We are living through a nightmare. The logic of war is escalation and demonisation. Each horrific event fuels the next, justifies retaliation, and righteous vengeance screams a descant in the headlines. Once a war starts, the bloody toothpaste is out of the tube, the eggs are smashed, and there is no putting them back together the way they were.
When Tariq Ali writes in the London Review of Books (24/3/22), “no one knows how this will end”, there are a number of possibilities; most very grim indeed.
1. It could escalate out of control into an open clash between NATO and Russia; and we stumble into a Third World War. This is openly discussed. The shadow of the mushroom cloud that has hovered in the back of our nightmares for most of our lives is bigger than ever, and beginning to preoccupy waking thoughts. The USA has 3,500 nuclear warheads. Russia has over 4,000. The “independent” UK Trident fleet is an auxiliary of the US and would fire when they did.
The explosive power of these warheads is many times those of the atomic prototypes dropped on Hiroshima and Nagasaki in 1945. Use of these weapons would be fast and devastating. Neither Russia nor the USA has a no first use policy, so each would be nervous of the other’s itchy trigger finger. Hundreds of millions would die in a matter of hours and human civilisation would not survive.
Its a moot point whether it would deserve to.

President Zelensky’s call for a No Fly Zone is an invitation to Armageddon. Journalists thinking it makes good emotional copy to promote it, need to get a grip on the scale of the fire they are playing with.
2. The conventional war bogs down into a long term stalemate; or a limited Russian tactical victory leads to no durable settlement, leading to an Eastern European version of Afghanistan in the 1980s. This is a scenario that Hillary Clinton and others project with some relish.
The current pattern of NATO powers fuelling the fire with weapons deliveries would continue. Snipers are being trained for this eventuality. The consequences of this for Ukraine would be to make it a permanent war zone.
The consequences for the rest of the world would make the current impact on oil, gas and bread prices spiral ever upwards – leading to successive waves of impoverishment and upheaval across the planet. This Briefing from No Cold War spells out just how devastating the US Sanctions regime will be for the Global South if they are not brought to an end quickly.
And the resources we need to invest in green transition are being diverted to arms budgets. Great news for Raytheon, Lockheed and BAE systems; a medium term death sentence for the rest of us.
3. A deal is done on the basis of Ukraine remaining outside NATO and ruling out deployment of missile systems on its land, no Russian occupation of Western Ukraine, recognition of the decision of the people of Crimea to join the Russian Federation and an autonomous arrangement for the Donbass.
This would recognise a number of realities. Russia does not have the forces to occupy Western Ukraine even if it wanted to. Ukraine is being used in a proxy war by NATO which it has nothing to gain from. The people of the Donbass and Crimea do not wish to be part of a nationalist Ukraine, even a neutral one. A settlement on these lines could begin the process of de-escalation and rebuilding, allow refugees to return to their homes and limit the damage to the rest of the world.

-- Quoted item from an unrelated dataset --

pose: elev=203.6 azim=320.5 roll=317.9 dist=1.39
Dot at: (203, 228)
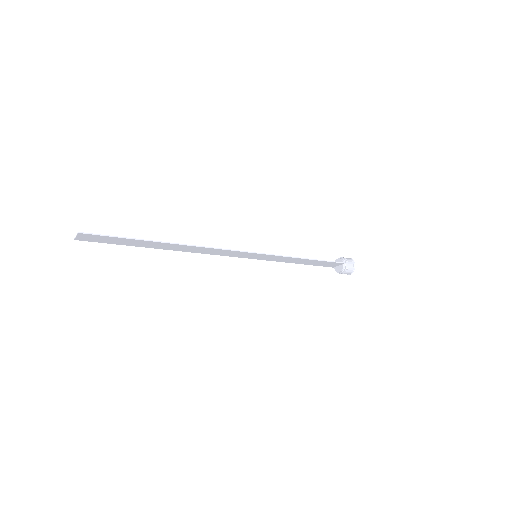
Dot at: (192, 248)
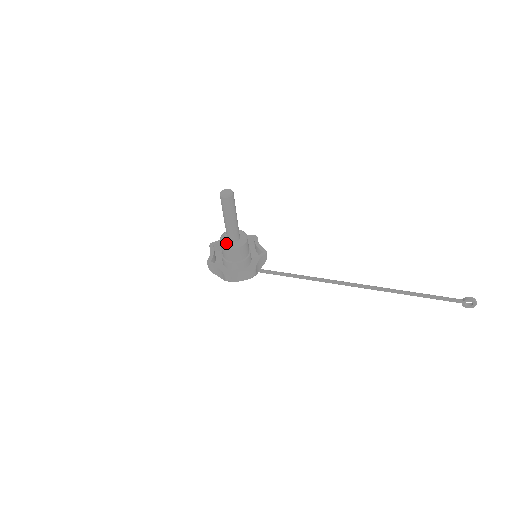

The scars would take a long time to heal, but this is probably the only basis on which they could even start to. Such a deal would be perceived as a betrayal by the Ukrainian far right and a defeat by the US, so they will try to prevent it in the first place and undermine it if signed. With feelings running as high as they are, they would be cutting with the grain unfortunately.
4. The Russian army loses its will to fight and pulls back in disarray, leading to forcible recapture of the Donbass and possibly even Crimea, NATO rampant right up to the Russian border, political repercussions within Russia and a colour revolution movement pushed by the US to consolidate its advantage and gain control of Russia’s vast fossil fuel resources via a docile and subordinate leadership; which may or may not involve Balkanisation of the country on the lines proposed by Dick Cheney in 1991.
Pro US oligarchs in office in Moscow would break their bloc with China, allowing the US to use its colossal military advantage (3,500 nuclear warheads to 350) to fight the conventional war in and around Chinese territory that is now an openly discussed project there. Steve Bannon argues that such a war would have to be fought by 2024. Former Trump Deputy Assistant Secretary for Defence Eldrige Colby, who crafted Trump’s 2018 Defence strategy argues, in his book, The Strategy of Denial, for a “limited” conventional war centred on Taiwan.
Colby’s calculation is that such a war would damage the US economy by 10% but the Chinese by 40%. Therefore, the USA “wins”. The millions of people who would die don’t get much attention: collateral damage.
The current state of the war on the ground – Russian withdrawal from around Kyiv and consolidation in the East and South – and the limited progress in peace negotiations, do not give a clear indication of how things will go, but whatever is going to happen looks like a long and gruesome slog.
The best hope is a settlement along the lines in 3) the outlines of which are being discussed in the peace talks; and the sooner the better.